Nutch 1.16 release
- update version number
- add changes / release notes
diff --git a/CHANGES.txt b/CHANGES.txt
index 5721439..2c18e38 100644
--- a/CHANGES.txt
+++ b/CHANGES.txt
@@ -1,6 +1,6 @@
# Nutch Change Log
-Nutch 1.16 Release (dd/mm/yyyy)
+Nutch 1.16 Release (01/10/2019)
Comments
@@ -24,6 +24,125 @@
on a semi-stable pseudo-random hash sorting could be restored setting the property
`db.signature.text_profile.sec_sort_lex` to `false`. See also NUTCH-2381.
+Bug
+
+ [NUTCH-1063] - OutlinkExtractor test generates an exception but does not fail
+ [NUTCH-1842] - crawl.gen.delay has a wrong default value in nutch-default.xml or is being parsed incorrectly
+ [NUTCH-2279] - LinkRank fails when using Hadoop MR output compression
+ [NUTCH-2381] - In some situations the class TextProfileSignature gives different signatures for the same text "profile" page.

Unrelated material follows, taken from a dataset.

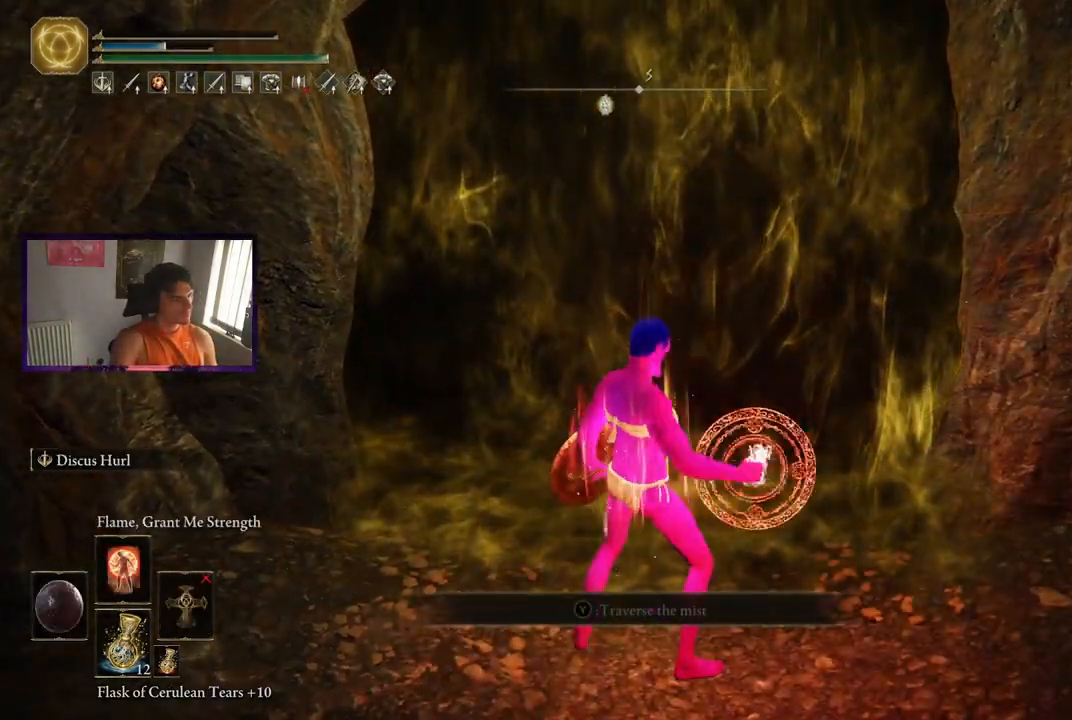
{"buttons": [], "left_stick": "center", "right_stick": "center", "events": []}
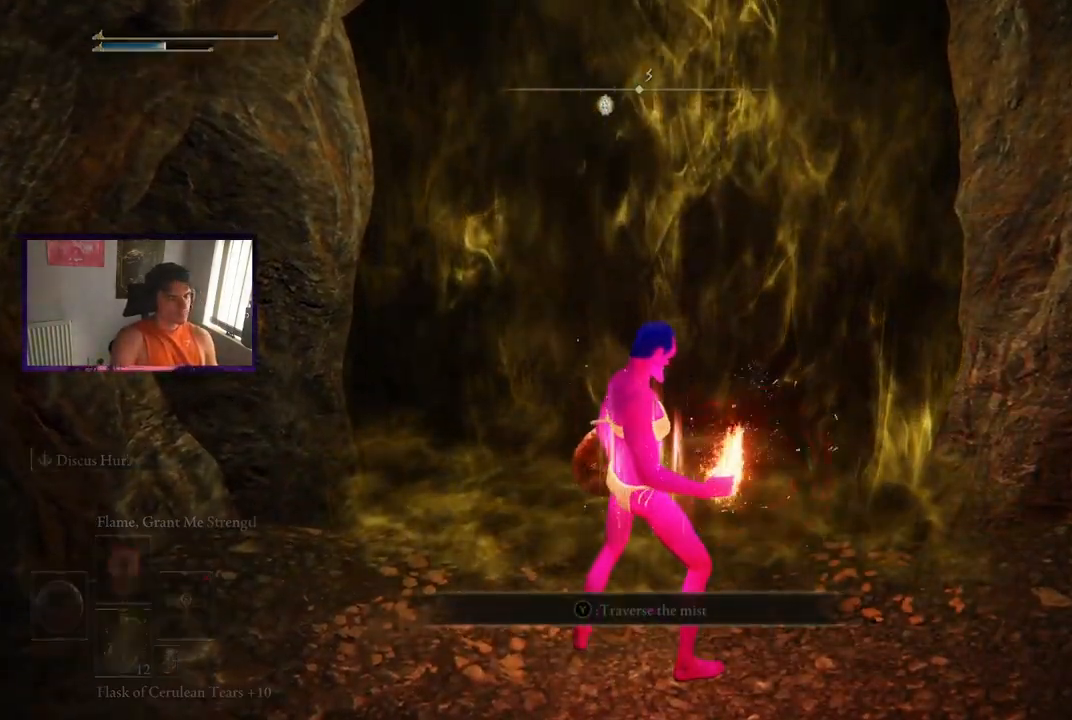
{"buttons": [], "left_stick": "center", "right_stick": "center", "events": []}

+ [NUTCH-2387] - Nutch should not index document with "noindex" meta
+ [NUTCH-2457] - Embedded documents likely not correctly parsed by Tika
+ [NUTCH-2475] - If and else-if branches has the same condition
+ [NUTCH-2482] - index-geoip not to add null values to document fields
+ [NUTCH-2585] - NPE in TrieStringMatcher
+ [NUTCH-2598] - URLNormalizerChecker fails on invalid URLs in input
+ [NUTCH-2606] - MIME detection is wrong for plain-text documents send as Content-Type "application/msword"
+ [NUTCH-2635] - Generator writes unneeded temporary output
+ [NUTCH-2639] - bin/nutch fails to set native library path on Cygwin causing jobs to fail with UnsatisfiedLinkError
+ [NUTCH-2641] - ClassCastException in webui
+ [NUTCH-2642] - MoreIndexingFilter parses ISO 8601 UTC dates in local time zone
+ [NUTCH-2643] - ant target "resolve-default" to depend on "init"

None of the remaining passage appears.